Toribau subsequently spent over two years in Australia working as the global leader of Greenpeace’s tuna political team, before moving to South Africa in 2016 as program director.
“Greenpeace has quite a very big operation in Africa. Our headquarters is in Johannesburg. We have our fisheries operation in West Africa, out of Senegal, our forest operation is in the Congo, we’ve got two bases, one in Kinshasa and one in Cameroon. Our food and agriculture operations are based out of Kenya. So I was the program director, we cover a huge part of the continent.”
In Africa, Toribau developed a keen interest in ‘systems thinking’—understanding connections, relationships and complexities between issues—”to think beyond boundaries, to think beyond issue specificity, to think beyond status quo, and not being too comfortable or being scared of change. So I started writing about some of these things as well and blogs and speaking about this in various spaces inside the organisation.”
At this time, Toribau’s mother passed away suddenly, and he decided to come home to care for his father.

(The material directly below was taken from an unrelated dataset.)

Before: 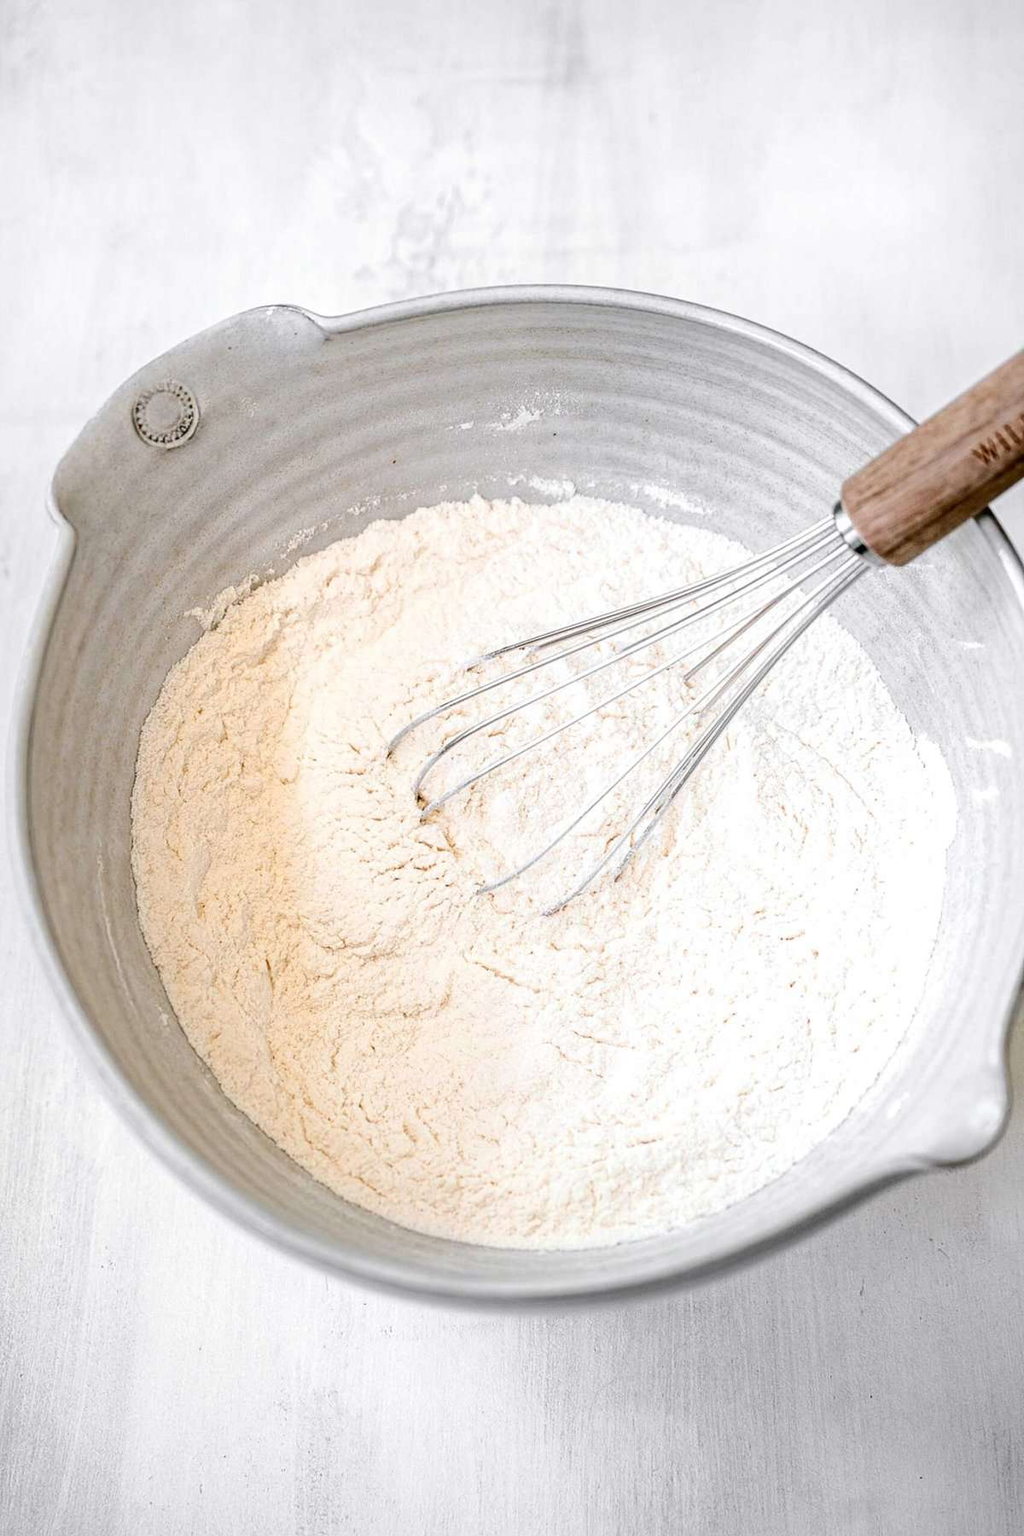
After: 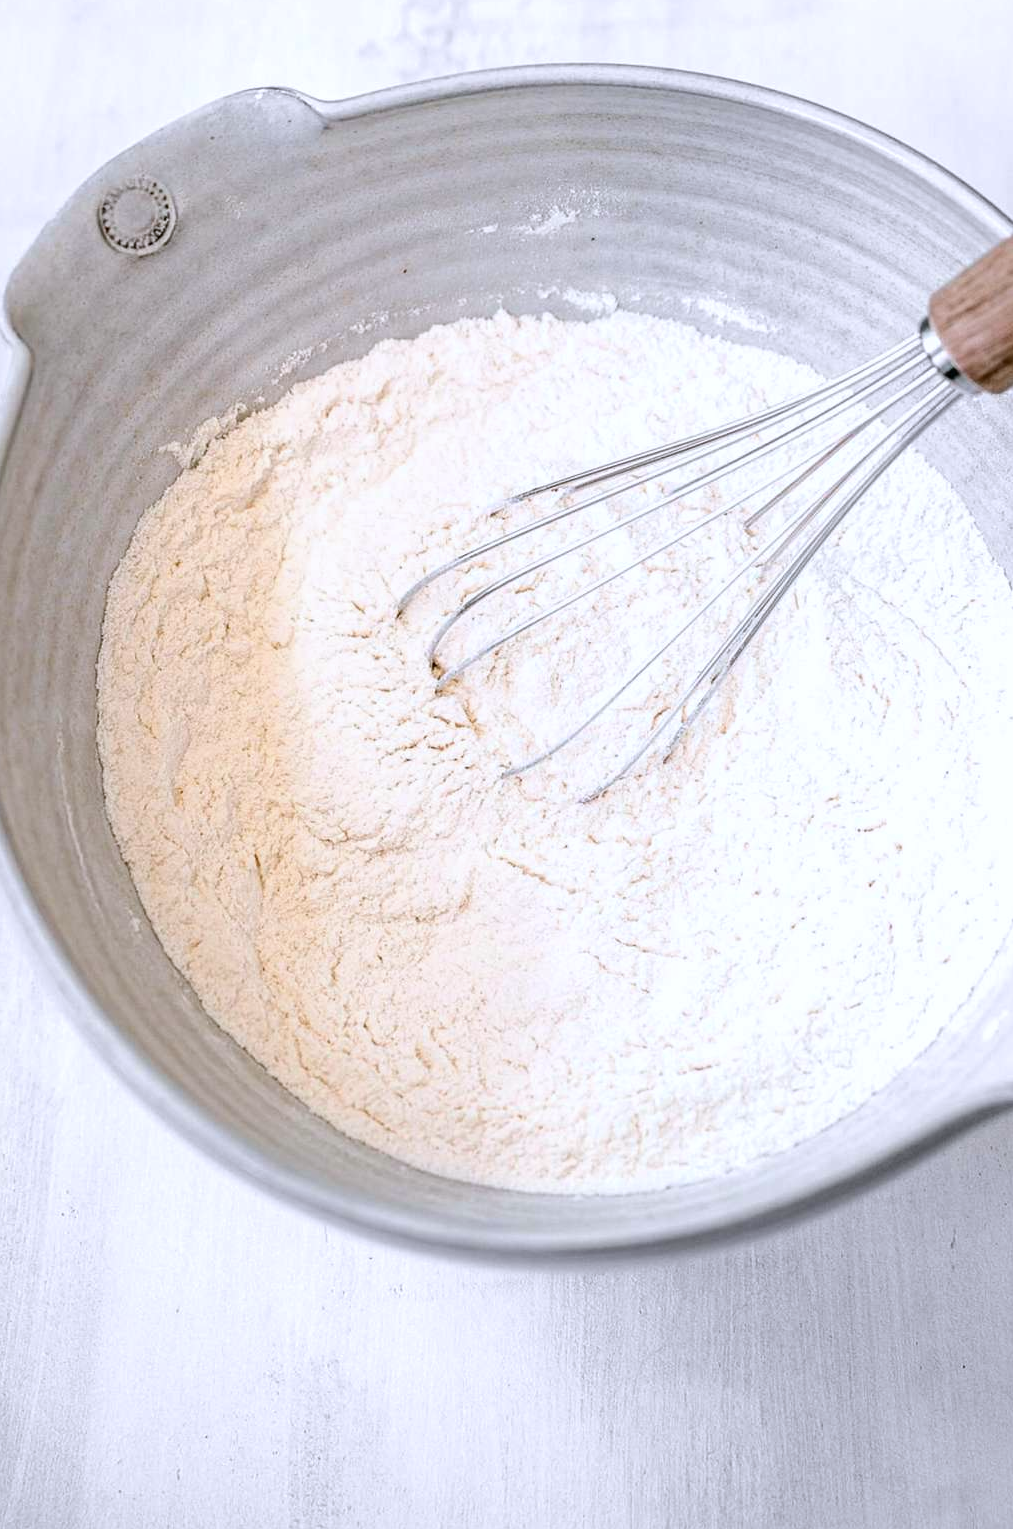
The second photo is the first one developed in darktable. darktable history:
crop and rotate: left 4.833%, top 15.041%, right 10.702%
color calibration: illuminant as shot in camera, x 0.358, y 0.373, temperature 4628.91 K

For seven months at home he did some post-graduate study at the University of the South Pacific and worked with the Fiji government.
Then he returned to Asia, this time to run Greenpeace International’s food and agriculture campaign from Taiwan. By then, Toribau had developed a reputation as a troubleshooter, so his next posting was back to Africa, which had experienced a ‘governance breakdown’.
“After I left Fiji, when I went to Taiwan, I was a lot calmer. I think that’s probably maturity,” he says, laughing. “I could see things with a lot more clarity. Something happened to me, I sort of evolved into being a lot more deep in thinking, sharing a lot more, being a lot more strategic in directions in the organisation.
“A lot of that was I think, me being a lot more purpose driven. Now, I think part of that realisation is knowing that it’s service. It’s being able to find those places where I could be of added value without feeling like I have to be everywhere. And so I’m a lot more deliberate now.”
Toribau is not sure what is next after his Canadian contract, although he would like to write about his diverse experiences. “My heart is still here. I now know where my heart is, and it’s coupled with experience that I have learned to be able to give back.”
This article first appeared in Fiji Traveller, January 2023.